Interpharm 2008

"Die alternde Gesellschaft braucht die Apotheke vor Ort"

Dass die Menschen in Deutschland immer weniger und älter werden, stellt uns vor große Herausforderungen. Wir müssen uns bewusst sein, dass der demographische Wandel keine vage Vision einer fernen Zukunft ist, sondern eine wesentliche Bestimmungsgröße für alle absehbaren gesellschaftlichen und wirtschaftlichen Entwicklungen. Für Apotheken bietet dieser Wandel neue Chancen. Thomas Müller-Bohn von der DAZ-Redaktion und Thomas Preis, Vorsitzender des LAV Nordrhein, zeigten, was uns erwartet.

Müller-Bohn erläuterte die allgemeinen wirtschaftlichen Folgen des demographischen Wandels für die Gesellschaft. Dazu gehört auch, dass die Bedeutung alter Menschen als Konsumenten wachsen und die Nachfrage nach Gesundheitsdienstleistungen steigen wird. Umstritten sind aber die Folgen für die Gesundheitskosten. Nach der Expansionstheorie werden mehr Alte auch zu mehr Ausgaben führen. Ausgangspunkt der Kompressionsthese ist dagegen, dass die höchsten Gesundheitsausgaben stets in den letzten beiden Lebensjahren anfallen – daher würden sie sich bei steigender Lebenserwartung nicht erhöhen, sondern nur verschieben. Wie viel Geld die künftigen Rentner letztlich für die Gesundheit zur Verfügung haben werden, hängt Müller-Bohn zufolge auch davon ab, was ihnen bleibt, wenn ihre Altersvorsorge finanziert ist. Für ihn ist die Rentenversicherung damit der Schlüssel für den Wohlstand der Alten und die Leistungsfähigkeit des Gesundheitswesens in der Zukunft. Und dies birgt Probleme; denn die umlagefinanzierte Rente hat für Müller-Bohn ausgedient. Grund dafür sei nicht die zunehmende Kinderlosigkeit, sondern die Entscheidung für ein System, das für die tatsächlichen Verhältnisse nicht geeignet ist: Die Umlagefinanzierung beruht auf dem in den 50er-Jahren entwickelten Mackenroth-Theorem, wonach der Sozialaufwand immer aus dem Volksaufwand der jeweiligen Periode zu decken ist. An ein inflationsanfälliges kapitalgedecktes System dachte man kurz nach zwei Währungskrisen in Deutschland nicht. Doch dieser Ansatz kann nur in einer geschlossenen Gesellschaft, nicht aber in einer globalisierten Welt gelten, so Müller-Bohn. Es sollte daher angestrebt werden, in konjunkturell günstigen Phasen eine teilweise kapitalgedeckte Altersvorsorge aufzubauen. Zudem sei eine individuelle private Vorsorge zu empfehlen. Im Vorteil ist auch, wer durch ein Versorgungswerk abgesichert ist.

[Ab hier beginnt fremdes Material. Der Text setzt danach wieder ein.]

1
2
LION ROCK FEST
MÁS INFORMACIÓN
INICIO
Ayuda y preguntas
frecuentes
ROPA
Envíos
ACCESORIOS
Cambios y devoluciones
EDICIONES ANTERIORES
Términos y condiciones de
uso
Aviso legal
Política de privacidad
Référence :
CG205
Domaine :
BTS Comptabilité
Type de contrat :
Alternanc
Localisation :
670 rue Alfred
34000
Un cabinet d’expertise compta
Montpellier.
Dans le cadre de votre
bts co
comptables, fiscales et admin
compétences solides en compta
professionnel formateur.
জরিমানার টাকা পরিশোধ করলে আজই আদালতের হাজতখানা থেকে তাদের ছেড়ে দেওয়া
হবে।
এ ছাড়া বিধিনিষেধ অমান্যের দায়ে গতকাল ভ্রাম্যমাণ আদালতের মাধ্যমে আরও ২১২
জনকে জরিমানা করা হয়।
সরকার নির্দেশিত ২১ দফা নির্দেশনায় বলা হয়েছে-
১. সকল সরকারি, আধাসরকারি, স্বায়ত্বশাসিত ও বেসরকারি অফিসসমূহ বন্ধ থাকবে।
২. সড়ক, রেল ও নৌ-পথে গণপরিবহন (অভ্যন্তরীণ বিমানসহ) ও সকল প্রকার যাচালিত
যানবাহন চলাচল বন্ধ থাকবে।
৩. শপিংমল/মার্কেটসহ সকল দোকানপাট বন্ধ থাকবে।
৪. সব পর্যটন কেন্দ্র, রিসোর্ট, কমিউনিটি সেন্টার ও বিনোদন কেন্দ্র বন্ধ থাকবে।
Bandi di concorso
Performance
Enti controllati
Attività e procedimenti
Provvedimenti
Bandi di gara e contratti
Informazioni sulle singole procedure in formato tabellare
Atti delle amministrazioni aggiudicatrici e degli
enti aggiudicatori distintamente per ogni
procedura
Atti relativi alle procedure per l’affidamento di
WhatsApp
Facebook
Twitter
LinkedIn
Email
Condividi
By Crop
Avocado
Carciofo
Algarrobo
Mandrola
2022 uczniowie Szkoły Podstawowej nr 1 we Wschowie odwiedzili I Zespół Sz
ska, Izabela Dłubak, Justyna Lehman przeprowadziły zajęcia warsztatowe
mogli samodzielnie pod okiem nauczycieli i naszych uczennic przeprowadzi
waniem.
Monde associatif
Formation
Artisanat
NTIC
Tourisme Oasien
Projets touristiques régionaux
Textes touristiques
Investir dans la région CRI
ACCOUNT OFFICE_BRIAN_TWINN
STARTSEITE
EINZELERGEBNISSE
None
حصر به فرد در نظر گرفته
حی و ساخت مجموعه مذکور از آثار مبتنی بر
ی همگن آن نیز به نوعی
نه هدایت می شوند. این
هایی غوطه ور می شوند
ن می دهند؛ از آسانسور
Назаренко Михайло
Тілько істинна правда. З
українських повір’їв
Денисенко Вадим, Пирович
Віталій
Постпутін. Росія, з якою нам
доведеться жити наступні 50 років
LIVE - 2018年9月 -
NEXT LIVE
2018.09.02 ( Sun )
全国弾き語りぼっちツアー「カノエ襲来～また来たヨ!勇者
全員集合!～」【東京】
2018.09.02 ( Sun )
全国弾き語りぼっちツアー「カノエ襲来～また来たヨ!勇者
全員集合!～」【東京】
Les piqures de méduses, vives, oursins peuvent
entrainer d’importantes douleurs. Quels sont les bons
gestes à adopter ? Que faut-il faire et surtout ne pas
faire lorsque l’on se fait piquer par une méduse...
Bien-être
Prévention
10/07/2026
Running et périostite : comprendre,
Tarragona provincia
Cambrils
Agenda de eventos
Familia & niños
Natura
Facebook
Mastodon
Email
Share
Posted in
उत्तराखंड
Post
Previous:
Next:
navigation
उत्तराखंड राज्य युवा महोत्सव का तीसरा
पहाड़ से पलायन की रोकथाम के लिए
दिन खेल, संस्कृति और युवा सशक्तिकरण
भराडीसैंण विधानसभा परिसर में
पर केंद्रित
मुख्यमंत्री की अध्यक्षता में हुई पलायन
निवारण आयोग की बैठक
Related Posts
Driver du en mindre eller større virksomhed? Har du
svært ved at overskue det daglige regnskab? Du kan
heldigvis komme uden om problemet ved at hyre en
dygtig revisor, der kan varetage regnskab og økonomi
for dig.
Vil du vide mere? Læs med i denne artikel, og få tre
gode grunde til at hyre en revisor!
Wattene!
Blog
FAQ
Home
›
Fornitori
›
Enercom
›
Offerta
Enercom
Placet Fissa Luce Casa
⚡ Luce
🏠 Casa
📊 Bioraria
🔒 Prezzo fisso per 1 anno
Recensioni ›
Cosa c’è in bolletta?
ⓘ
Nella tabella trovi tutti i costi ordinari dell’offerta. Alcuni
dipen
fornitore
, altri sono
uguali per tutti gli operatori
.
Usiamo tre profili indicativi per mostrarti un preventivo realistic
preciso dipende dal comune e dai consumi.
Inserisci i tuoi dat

Der Apotheker als Medikationsmanager

Thomas Preis erläuterte anschließend, welche Möglichkeiten der demographische Wandel den Apotheken bietet. Er ist überzeugt: "Die alternde Gesellschaft braucht die öffentliche Apotheke vor Ort". Denn mehr ältere Menschen bedeuten auch eine Zunahme von chronischen Erkrankungen und Morbidität – und damit geht ein erhöhter Bedarf an Gesundheitsfürsorge und Medikamenten einher. Die Antwort der Apotheke auf diese Entwicklung "muss pharmazeutisch sein", betonte Preis. Sie sollte ihre Vertrauensstellung nutzen und sich als pharmazeutischer Dienstleister mit einer unverzichtbaren Prüfungs-, Beratungs- und Betreuungsfunktion profilieren. Neben der Bereitstellung einer sachgerechten Logistik (Homeservice) müsse der Apotheker zunehmend zum Medikationsmanager werden. In dieser Funktion könne er auch Ärzte, Pflegedienste und pflegende Angehörige entlasten und insgesamt die Qualität steigern. Daher werde man mit den Kostenträgern auch über eine Vergütung der Übernahme zusätzlicher Funktionen verhandeln müssen.